(Problem details) Please give everything from the start of the entries down to the line that contains "picture [1138, 443, 1261, 535]" as a Markdown table with the columns Number and Record line, one row per line and blank lines omitted. Leave the page images themselves out of the answer.

>> Start Given records

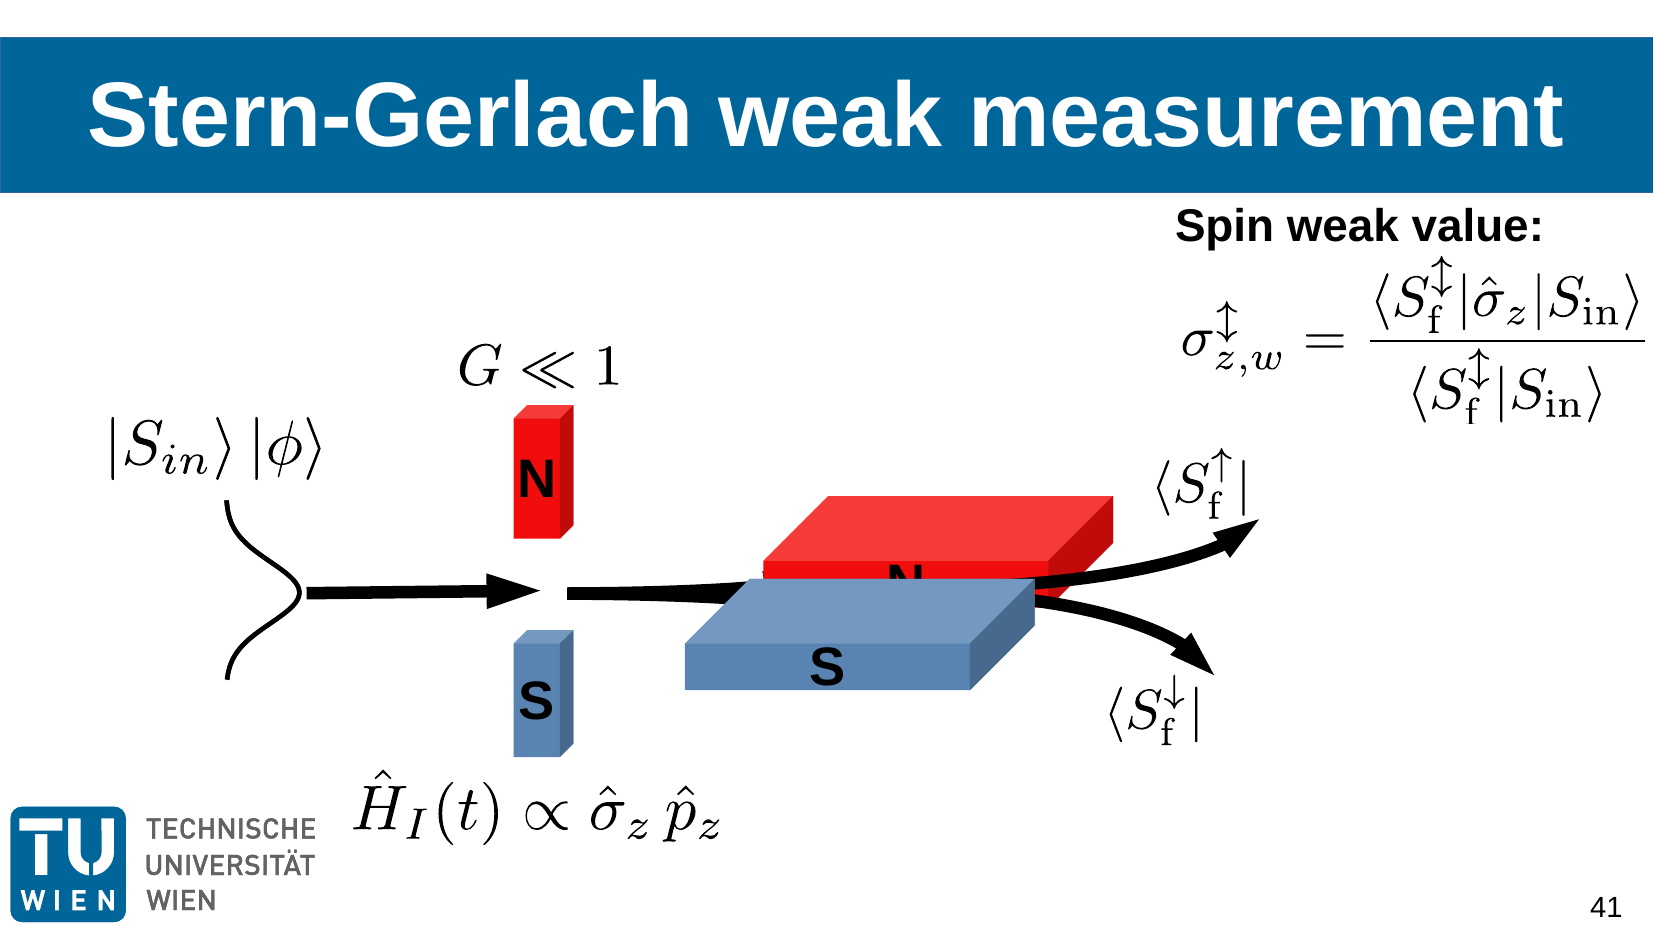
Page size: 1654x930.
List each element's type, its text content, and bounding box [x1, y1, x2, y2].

text_box N [763, 561, 1048, 608]
picture [1093, 668, 1214, 759]
picture [1175, 249, 1650, 424]
text_box Spin weak value: [1160, 192, 1560, 259]
text_box 4 [513, 630, 572, 644]
text_box S [684, 644, 969, 691]
picture [342, 759, 733, 865]
text_box 4 [684, 578, 1034, 644]
title Stern-Gerlach weak measurement [0, 37, 1653, 193]
text_box N [513, 419, 559, 539]
text_box S [513, 644, 559, 758]
picture [458, 338, 624, 399]
text_box 3 [513, 405, 572, 419]
text_box Indium foils to adjust path amplitudes [763, 496, 1112, 561]
picture [76, 412, 346, 692]
picture [1138, 443, 1261, 535]
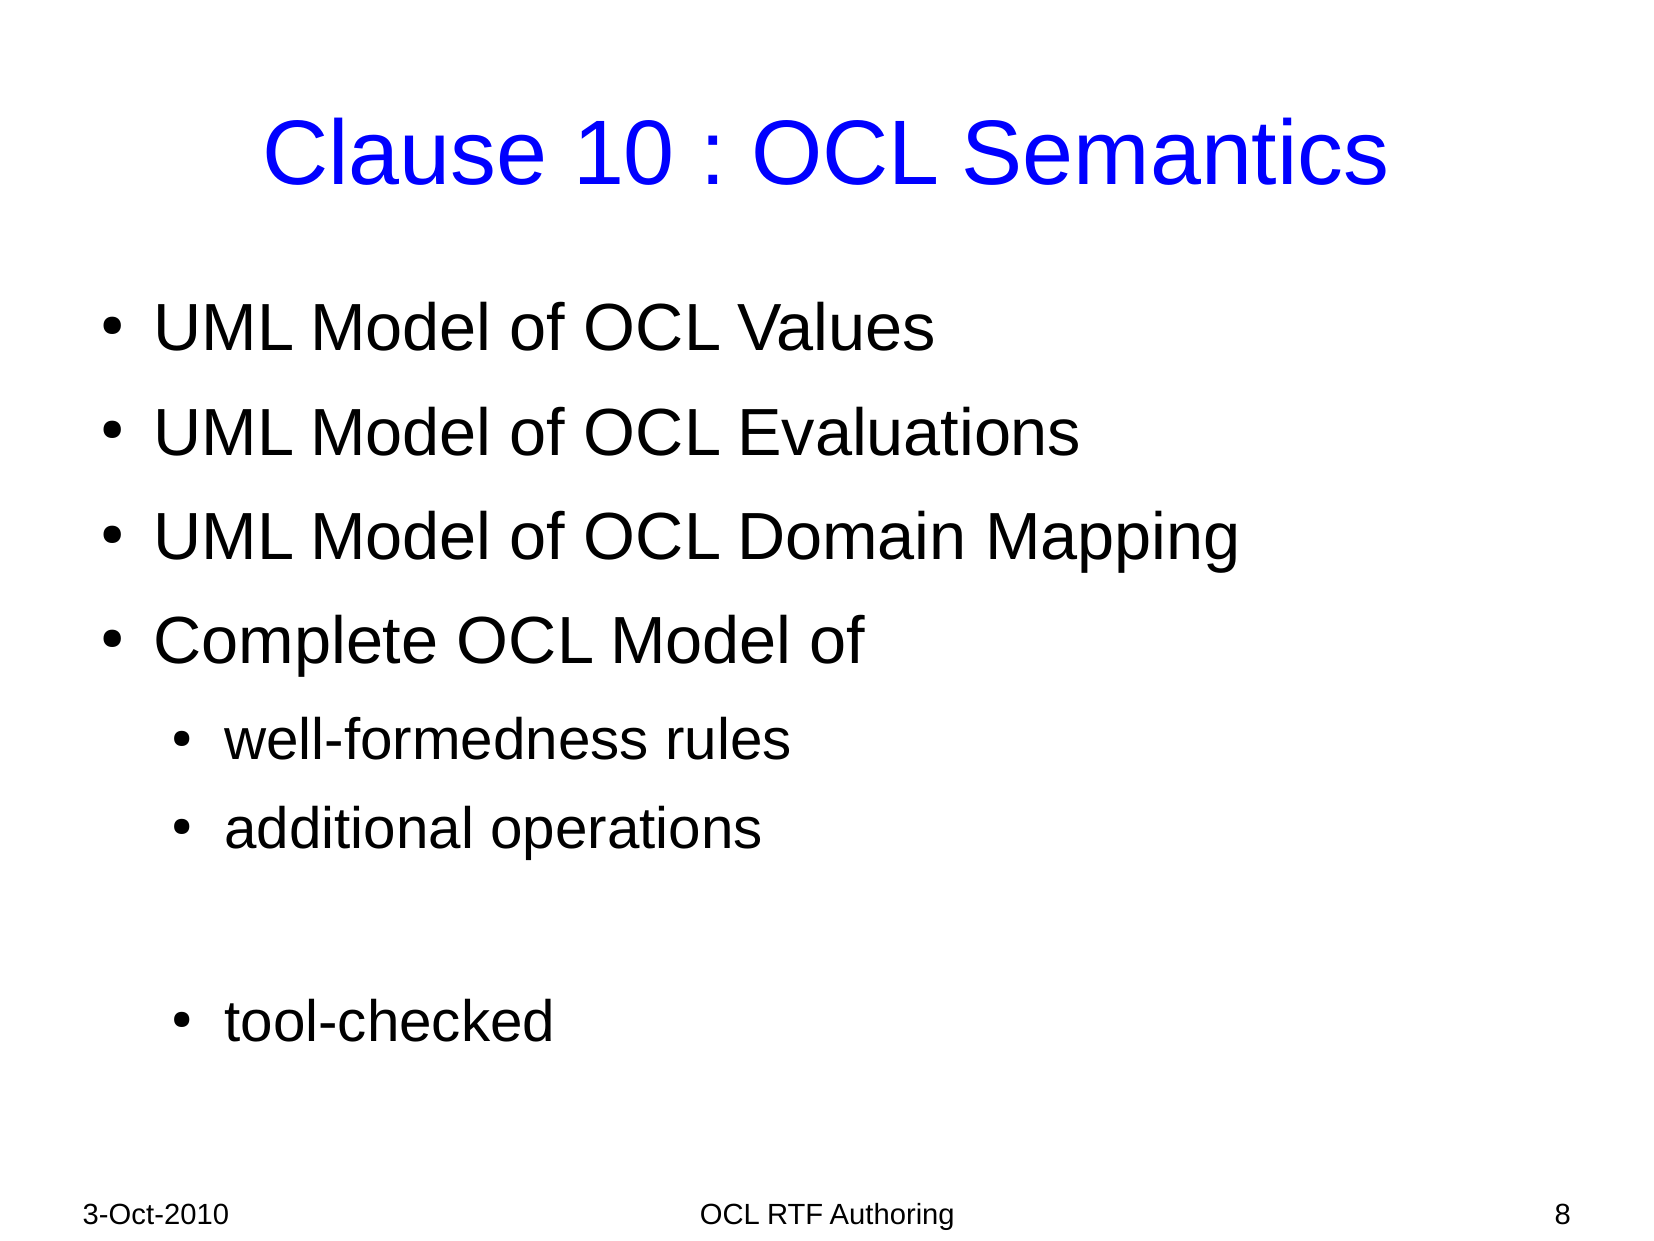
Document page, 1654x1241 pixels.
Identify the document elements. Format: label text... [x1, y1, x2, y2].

list UML Model of OCL Values UML Model of OCL Evaluations UML Model of OCL Domain Mapping Complete OCL Model of well-formedness rules additional operations tool-checked [82, 290, 1571, 1152]
title Clause 10 : OCL Semantics [82, 56, 1571, 250]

>> End Given records

(Result for this task)
| Number | Record line |
|---|---|
| 1 | Page size: 1654x930. |
| 2 | List each element's type, its text content, and bounding box [x1, y1, x2, y2]. |
| 3 | text_box N [763, 561, 1048, 608] |
| 4 | picture [1093, 668, 1214, 759] |
| 5 | picture [1175, 249, 1650, 424] |
| 6 | text_box Spin weak value: [1160, 192, 1560, 259] |
| 7 | text_box 4 [513, 630, 572, 644] |
| 8 | text_box S [684, 644, 969, 691] |
| 9 | picture [342, 759, 733, 865] |
| 10 | text_box 4 [684, 578, 1034, 644] |
| 11 | title Stern-Gerlach weak measurement [0, 37, 1653, 193] |
| 12 | text_box N [513, 419, 559, 539] |
| 13 | text_box S [513, 644, 559, 758] |
| 14 | picture [458, 338, 624, 399] |
| 15 | text_box 3 [513, 405, 572, 419] |
| 16 | text_box Indium foils to adjust path amplitudes [763, 496, 1112, 561] |
| 17 | picture [76, 412, 346, 692] |
| 18 | picture [1138, 443, 1261, 535] |